Comment 7 Szymon Brandys CLA 2008-09-30 06:17:20 EDT
Worker-7 causes the deadlock. The issue is that synchronized block in ClasspathValidation inside of the notification thread.

See bug 245573, comment 12 at John's suggestion:
"Again because this results in
insertion of locking behavior onto any client performing workspace changes,
acquiring locks within a resource change callback is potentially dangerous (unless you are certain you never call out to foreign code while holding that
lock)"

I think that, this is what happens in this particular case
- notification in Worker-7 locks the workspace
- job in Worker-5 acquires a lock (synchronized block) and can't proceed since the workspace is locked
- Worker-7 is blocked, since it tries to acquire a lock conflicting with the Worker-5 lock

I hope it's clear :-)



Comment 8 Jerome Lanneluc CLA 2008-09-30 07:08:16 EDT
Nothing in the spec of IResourceChangeListener says that a lock cannot be acquired. Even if it was specified, you cannot impose this on clients as this means that they cannot synchronize their state.

For me the problem is in Platform/Resources that allows a resource change notification while an Workspace.run is running.
Comment 9 John Arthorne CLA 2008-09-30 11:16:51 EDT
Jerome is correct that it should be impossible for these two threads to be in this state. Worker-5 owns an IProject scheduling rule, and Worker-7 owns IWorkspaceRoot, and these two method conflict with each other.

However, this bug is actually caused by the Maven scheduling rule held by MavenProjectManagerRefreshJob in Worker-5. It uses the following scheduling rule with refresh=true:

http://svn.sonatype.org/m2eclipse/trunk/org.maven.ide.eclipse/src/org/maven/ide/eclipse/internal/project/SchedulingRule.java

Note this method returns true in its contains method for any IResource, which allows it to take the IProject scheduling rule needed by JDT. However, its isConflicting method returns false, which allows it to run simultaneously with the build job, causing the deadlock.

So, I suggest entering a bug against the provider of the Maven plugin you are using.
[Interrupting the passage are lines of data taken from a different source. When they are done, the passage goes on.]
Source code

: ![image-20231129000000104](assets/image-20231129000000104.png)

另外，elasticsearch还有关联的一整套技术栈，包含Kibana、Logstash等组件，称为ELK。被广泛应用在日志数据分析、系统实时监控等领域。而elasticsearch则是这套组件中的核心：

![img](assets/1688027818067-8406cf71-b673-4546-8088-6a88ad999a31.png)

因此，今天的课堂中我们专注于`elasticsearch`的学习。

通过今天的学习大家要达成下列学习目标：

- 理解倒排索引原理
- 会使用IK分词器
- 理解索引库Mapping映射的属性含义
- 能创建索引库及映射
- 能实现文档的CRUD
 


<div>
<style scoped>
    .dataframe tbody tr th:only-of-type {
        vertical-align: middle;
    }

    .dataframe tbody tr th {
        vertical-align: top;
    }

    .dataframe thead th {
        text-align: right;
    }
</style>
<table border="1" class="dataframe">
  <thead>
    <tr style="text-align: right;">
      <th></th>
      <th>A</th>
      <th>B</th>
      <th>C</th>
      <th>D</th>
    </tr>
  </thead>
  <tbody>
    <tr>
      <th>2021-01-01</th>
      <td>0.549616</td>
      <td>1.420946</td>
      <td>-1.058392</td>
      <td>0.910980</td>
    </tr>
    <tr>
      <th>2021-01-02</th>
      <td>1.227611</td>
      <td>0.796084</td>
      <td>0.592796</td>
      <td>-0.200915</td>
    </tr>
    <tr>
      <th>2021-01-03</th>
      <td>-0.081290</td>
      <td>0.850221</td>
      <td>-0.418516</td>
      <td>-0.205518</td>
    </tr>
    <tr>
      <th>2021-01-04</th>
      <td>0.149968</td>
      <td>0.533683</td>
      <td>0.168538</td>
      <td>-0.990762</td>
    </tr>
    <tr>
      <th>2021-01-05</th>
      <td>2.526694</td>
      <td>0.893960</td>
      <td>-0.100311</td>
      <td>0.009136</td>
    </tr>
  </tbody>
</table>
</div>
See also related discussion in bug 246840 and bug 246839.
Comment 10 Eugene Kuleshov CLA 2008-09-30 11:19:39 EDT
(In reply to comment #9)
> Jerome is correct that it should be impossible for these two threads to be in
> this state. Worker-5 owns an IProject scheduling rule, and Worker-7 owns
> IWorkspaceRoot, and these two method conflict with each other.
> 
> However, this bug is actually caused by the Maven scheduling rule held by
> MavenProjectManagerRefreshJob in Worker-5. It uses the following scheduling
> rule with refresh=true:
> 
> http://svn.sonatype.org/m2eclipse/trunk/org.maven.ide.eclipse/src/org/maven/ide/eclipse/internal/project/SchedulingRule.java
> 
> Note this method returns true in its contains method for any IResource, which
> allows it to take the IProject scheduling rule needed by JDT. However, its
> isConflicting method returns false, which allows it to run simultaneously with
> the build job, causing the deadlock.

Hmm, John, can you please advise what need to be changed in that custom SchedulingRule to eliminate this issue? Thanks.
Comment 11 John Arthorne CLA 2008-09-30 13:58:23 EDT
One problem is that contains is not consistent with isConflicting. If contains returns true that isConflicting should also return true.  

The other problem is that your isConflicting method is not symmetric as required by the contract. I.e., YourRule.isConflicting(IResource) returns true but IResource.isConflicting(YourRule) would return false. Thus you'll get random behaviour when the job scheduler is attempting to allocate waiting jobs to threads. 

You should be removing any reference to IResource in your rule, and instead use a MultiRule if you want to obtain both your rule and an IResource at the same time.